July 31, 2009
Models Blur Science and Advocacy: A Note from Ian Read
MANY mainstream media science, economic and environmental journalists are not sufficiently trained to be aware of the limitations of models when they present climate-modelled output computated projections not only as data but also advocate this output as supposed proof of the threat posed by anthropogenic global warming, particularly with regard to runaway or catastrophic climate change. This disjunct between the scientific and media presentation when contained within the paradigm of advocacy represents a threat to the integrity and falsifiability of science.
Science seeks the truth in knowledge; (some) media advocacy seeks to propagandise this knowledge. The impact is reinforced if a climate scientist/modeller is directly quoted as an expert, further blurring the line between science and advocacy. This has societal repercussions as the science of anthropogenic global warming (AGW) and the perceived impact of runaway or catastrophic climate change is so model-dependent that the citizenry is not always able to differentiate between the science and advocacy – the implications of which, as regards policy development in term of climate change mitigation, are likely to have a profound effect on society.

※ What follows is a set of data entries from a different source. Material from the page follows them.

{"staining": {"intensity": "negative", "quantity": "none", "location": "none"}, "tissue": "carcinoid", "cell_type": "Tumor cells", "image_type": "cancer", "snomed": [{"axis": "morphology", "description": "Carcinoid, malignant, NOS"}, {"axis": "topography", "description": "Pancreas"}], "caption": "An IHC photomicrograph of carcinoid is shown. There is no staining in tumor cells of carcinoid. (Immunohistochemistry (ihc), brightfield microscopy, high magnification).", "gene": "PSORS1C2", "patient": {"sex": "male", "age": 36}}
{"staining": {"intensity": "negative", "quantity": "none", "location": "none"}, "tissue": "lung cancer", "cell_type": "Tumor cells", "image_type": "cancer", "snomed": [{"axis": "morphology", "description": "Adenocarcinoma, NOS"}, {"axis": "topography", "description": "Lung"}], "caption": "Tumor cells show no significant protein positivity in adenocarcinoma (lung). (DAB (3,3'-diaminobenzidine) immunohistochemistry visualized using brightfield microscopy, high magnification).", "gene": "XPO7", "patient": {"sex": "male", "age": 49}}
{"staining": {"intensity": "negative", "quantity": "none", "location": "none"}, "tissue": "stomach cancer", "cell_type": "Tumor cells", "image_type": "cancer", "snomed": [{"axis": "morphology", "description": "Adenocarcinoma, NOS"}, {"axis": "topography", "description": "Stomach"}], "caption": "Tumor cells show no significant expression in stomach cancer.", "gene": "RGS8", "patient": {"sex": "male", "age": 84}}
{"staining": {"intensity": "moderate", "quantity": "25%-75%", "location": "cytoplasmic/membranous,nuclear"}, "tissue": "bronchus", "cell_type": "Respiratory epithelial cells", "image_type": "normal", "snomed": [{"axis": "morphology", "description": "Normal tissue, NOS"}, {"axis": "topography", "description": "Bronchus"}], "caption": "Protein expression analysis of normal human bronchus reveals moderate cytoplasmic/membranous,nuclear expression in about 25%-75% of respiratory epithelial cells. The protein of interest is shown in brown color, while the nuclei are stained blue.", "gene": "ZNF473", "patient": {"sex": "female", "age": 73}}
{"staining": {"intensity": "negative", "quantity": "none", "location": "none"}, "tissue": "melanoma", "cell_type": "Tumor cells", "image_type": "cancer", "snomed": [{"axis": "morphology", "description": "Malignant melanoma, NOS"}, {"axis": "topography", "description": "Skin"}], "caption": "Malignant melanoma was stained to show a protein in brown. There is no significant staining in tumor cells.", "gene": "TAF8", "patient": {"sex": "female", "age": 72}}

Climate models are used, in part, to determine future climate change scenarios related to anthropogenic global warming (AGW) and are described by the Intergovernmental Panel on Climate Change (IPCC) as “mathematical representations of the climate system, expressed as computer codes and run on powerful computers.”
Furthermore, the IPCC states that climate models:
“Are derived from fundamental physical laws (such as Newton’s laws of motion), which are then subjected to physical approximations appropriate for the large-scale climate system, and then further approximated through mathematical discretization. Computational constraints restrict the resolution that is possible in the discretized equations, and some representation of the large-scale impacts of unresolved processes is required (the parametrization problem).”
In other words a climate model is a numerical model or simplified mathematical representation of the Earth’s climate system, or parts thereof. It includes data from real world observations and creates parameters or variables for the unresolved or unknown processes.
The ability of a model to simulate interactions within the climate system depends on not only the level of understanding of the physical, geophysical, chemical and biological processes that govern the climate system but on how accurately these processes are expressed as algorithms within the model, and how closely they represent real-world data. These models do contain some well-established science but they also contain implicit and explicit assumptions, guesses, and gross approximations, referred to as parameters (the parametrization problem mentioned above), mistakes in any of which can invalidate the model outputs when compared to real world observations. In other words computer models are just concatenations of theoretical calculations; as such they do not constitute evidence.